Dept-to-Income Ratio
Assume the bank allows a 35% debt-to-income ratio and assume
that you have the
following monthly debts:
Use these to figure out your necessary income by looking up
"dept-to-income ratio" in the How Do You Know? book and using that formula.
rent = $425.00, student loan = $80.00, insurance = $40.00,
credit card minimum payments = $50.00, car payment=
monthly car payment amount in above chart. What is your monthly dept?
What is the monthly income necessary? Use this to figure out
what your annual income should be in order to
purchase or lease your car. Show work.
Comparing Options and Tax Consequences of Condo Purchase Choices
The vice president told me about both option 1 and option 2 but then
she said that that option 1 would only be worth it if
I was going to stay in the house a long time, at least
6 years. Let's see what she meant by this and look at other issues that
she didn't tell me about.
Option 1 - Lower Rate
How much money do I pay to buy down the rate (these are called "points") if
I must pay 2.375% of the
original loan amount (in dollars) to reduce
the rate from 6.75% down to 6.25%? Show work.
How much money do I save each month on the payment by choosing
option 1 instead of the original info (look at your chart with the numbers
filled in). Show work.
How many years does it take for this savings per month
to equal the amount of money
that I would have to spend to buy down the rate?
Show work.
But, this is not the entire story even though the vice president
didn't tell me about the following.
Paying for points (this is the terminology used to describe the
process of buying down the rate) is tax deductible in the year that you
pay for them. In fact, on your tax return, it comes directly
off of your gross earnings, which might
place you in a lower tax bracket. How much "points money" do I get to
deduct from my tax return? If I am in the 15% tax bracket
(ie taxed at 15%), how much
money does this actually save me
for this year (15% of the "points" money I spent to buy down the rate)?
The 28% bracket? Show work.
Option 2 - Lower Loan
Note that my loan is smaller than in option 1, but there
is more interest paid, and there is no first year
tax deduction on the amount spent to decrease the loan.

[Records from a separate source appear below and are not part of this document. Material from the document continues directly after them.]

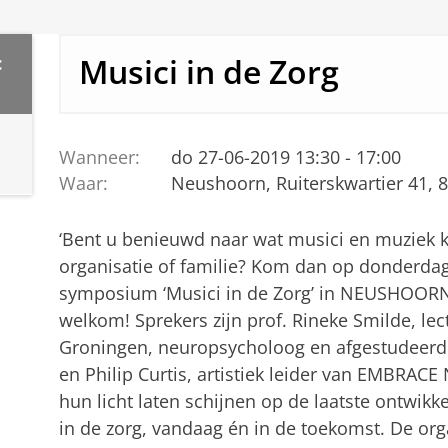
Musici in de Zorg
c
Wanneer:
do 27-06-2019 13:30 - 17:00
Waar:
Neushoorn, Ruiterskwartier 41,
‘Bent u benieuwd naar wat musici en muziek
organisatie of familie? Kom dan op donderdag
symposium ‘Musici in de Zorg’ in NEUSHOORN
welkom! Sprekers zijn prof. Rineke Smilde, l
Groningen, neuropsycholoog en afgestudeerd g
en Philip Curtis, artistiek leider van EMBRAC
hun licht laten schijnen op de laatste ontwik
in de zorg, vandaag én in de toekomst. De orga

Instead, in any given year,
there is only a tax deduction if you itemize your deductions
instead of using the standard deduction. You would then
be able to deduct 28% (if you were in the
28% tax bracket) of that years total interest minus the standard
deduction. But, this also would occur with the lower interest option.
Take the 1st years interest for the lower
loan option 2, and subtract the 1st years interest for the lower
interest option 1. You get? Show work.
Assume that we are in the 28% tax bracket. Then our tax savings for
the first year,
by choosing the lower loan option 2, would be the above number times
.28. What is this savings? Show work.
Compare this option 2 savings to the option 1 "points money" tax savings.
Which option gives more of a tax savings for the first year?
Show work.
Since we can only deduct the "points money" in the first year,
using a process similar to the above will show that
for subsequent years option 2 will give
more of a tax savings. This occurs in future years because
you receive a tax savings on the interest ($) that gets paid,
and option 2 pays a lot more interest (a lot larger than the tax
savings since the tax savings is only a small percentage of the extra
interest money paid).
So, option 1 has a large tax savings in
the first year, a lower monthly payment, and less total interest,
but it also has a higher loan balance.
Option 2 has a lower loan balance and a
small tax savings from year 2 onwards, but it also has
a higher monthly payment and higher interest payments.
WORTH MORE
Which option would you have chosen? Explain.